Study

Response of estuarine wetlands to reinstatement of tidal flows

  • Published source details Howe A.J., Rodríguez J.F., Spencer J., MacFarlane G.R. & Saintilan N. (2010) Response of estuarine wetlands to reinstatement of tidal flows. Marine and Freshwater Research, 61, 702.

Actions

This study is summarised as evidence for the following.

Action Category

Facilitate tidal exchange to restore/create brackish/saline swamps from other land uses

Action Link
Marsh and Swamp Conservation

Facilitate tidal exchange to restore/create brackish/salt marshes from other land uses

Action Link
Marsh and Swamp Conservation
  1. Facilitate tidal exchange to restore/create brackish/saline swamps from other land uses

    A before-and-after study in 1993–2004 in an estuary in New South Wales, Australia (Howe et al. 2010) reported that after removing culverts to improve tidal exchange to an island, the area of mangrove vegetation increased.

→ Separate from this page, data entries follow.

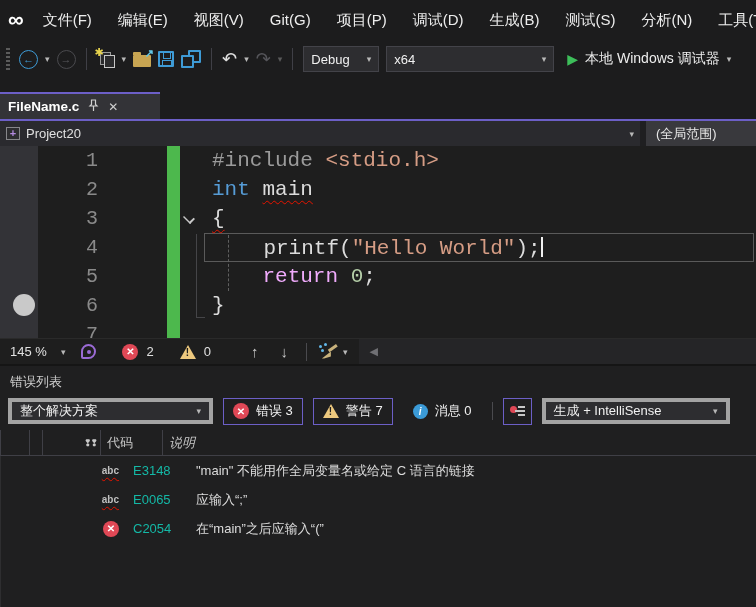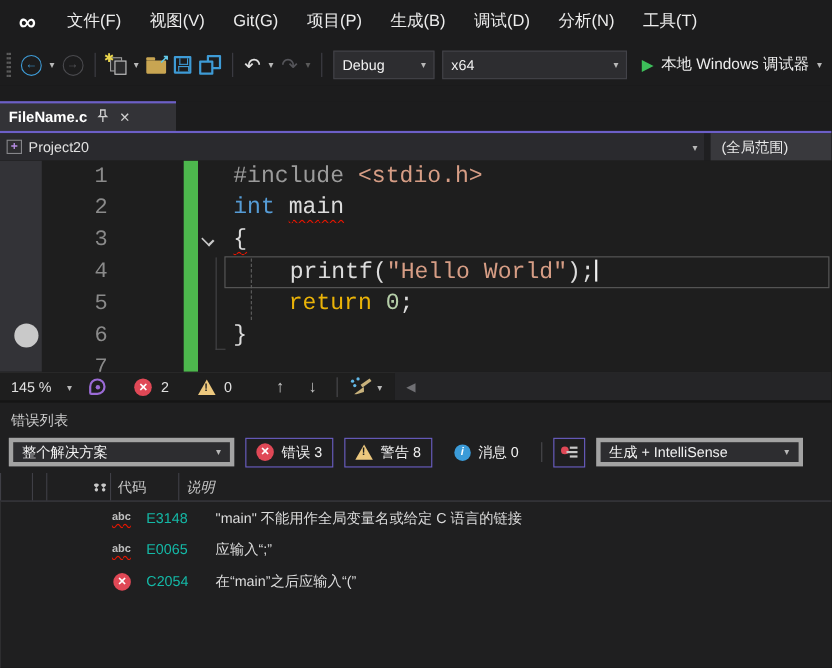--- a/index.html
+++ b/index.html
@@ -152,6 +152,7 @@
     <div class="vs-logo">∞</div>
     <div id="menu-items" style="display:flex;">
         <span class="menu-item">文件(F)</span>
+        <span class="menu-item">编辑(E)</span>
         <span class="menu-item">视图(V)</span>
         <span class="menu-item">Git(G)</span>
         <span class="menu-item">项目(P)</span>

Mangrove forests covered 1 ha of the study area two years before culvert removal, 5 ha three years after culvert removal, and 12 ha nine years after culvert removal. Mangroves benefitted from the expansion of intertidal habitat, which provided a suitable physical environment. Other habitats present in the study site included salt marsh vegetation (before: 44 ha; after nine years: 53 ha), tidal pools/mudflats (before: 33 ha; after nine years: 32 ha) and upland pasture (before: 42 ha; after nine years: 22 ha). Methods: The study focused on an island in the Hunter River Estuary, which had been partially drained for agriculture. In 1995, two 0.5-m-diameter culverts in a tidal inlet were removed, restoring full tidal exchange to approximately one fifth of the island. Tidal exchange was slightly improved across the rest of the marsh, where culverts remained in place. Habitats were mapped from aerial photographs taken in 1993, 1998 and 2004.

    (Summarised by: Nigel Taylor)

  2. Facilitate tidal exchange to restore/create brackish/salt marshes from other land uses

    A before-and-after study in 1993–2004 in an estuary in New South Wales, Australia (Howe et al. 2010) reported that after removing culverts to improve tidal exchange to an island, the area of salt marsh vegetation increased. Salt marsh vegetation covered 44 ha of the study area two years before culvert removal, 52 ha three years after culvert removal, and 53 ha nine years after culvert removal. Other habitats present in the study site included mangrove forests (before: 1 ha; after nine years: 12 ha), tidal pools/mudflats (before: 33 ha; after nine years: 32 ha) and upland pasture (before: 42 ha; after nine years: 22 ha). Methods: The study focused on an island in the Hunter River Estuary, which had been partially drained for agriculture. In 1995, two 0.5-m diameter culverts in a tidal inlet were removed, restoring full tidal exchange to approximately one fifth of the island. Tidal exchange was slightly improved across the rest of the marsh, where culverts remained in place. Habitats were mapped from aerial photographs taken in 1993, 1998 and 2004.